- Supplied text:

Wow! But why did they bury it in the first place?

The engine sure looks like a big aviation V-12 engine ... do you know which one it was?

Regards,

Henning (HoHun)


----------



## Clave (Sep 14, 2007)

They didn't bury it on purpose - it crashed.

There is a whole museum concerned with record breaking at Pendine:

Carmarthenshire County Council - Pendine Museum of Speed

It's not a bad museum for a no-horse town.. 8)

Oh, and Babs had a Liberty engine apparently:

PARRY THOMAS AND BABS AT PENDINE SANDS, CARMARTHEN, SOUTH WALES SPEED ACE ON LAND


----------



## Njaco (Sep 15, 2007)

Oh, man!! Great pics!! I heard about this in the UK and thought it a great idea! I'm cracking up over the Mini Coopers, Opels and who let the Fairlane in there? This is what styling is, not that fiberglass crap they make now.

- Data segment:
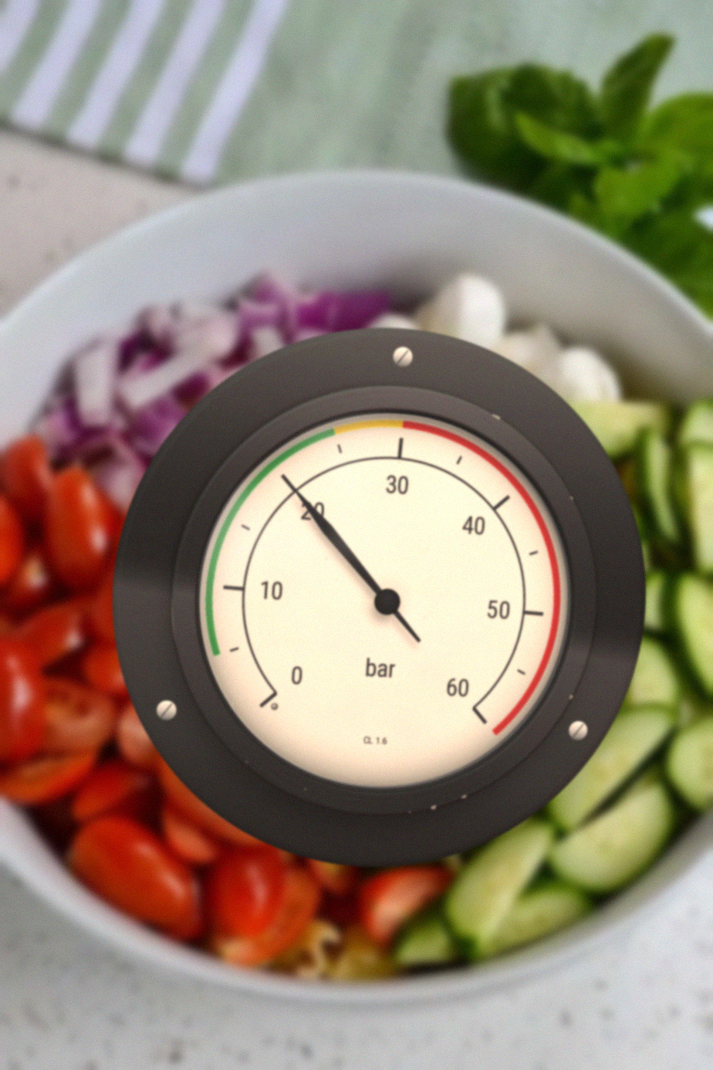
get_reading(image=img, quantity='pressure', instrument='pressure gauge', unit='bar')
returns 20 bar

- Action item: Could you write the next part of the forum thread on the Pendine Sands record car, picking up after its last post? None of the data is needed here.

- The answer:
----------



## HoHun (Sep 15, 2007)

Hi Clave,

>They didn't bury it on purpose - it crashed.

What a sad story! And what courage to race the re-built car ... not because of the imaginary ghosts of the past, but because it sounds as if they never found out the reason for the crash for certain - maybe it still lurks in the design! =:-O

>Oh, and Babs had a Liberty engine apparently:

Ah, makes sense considering the early date of the design. Thanks! 

Regards,

Henning (HoHun)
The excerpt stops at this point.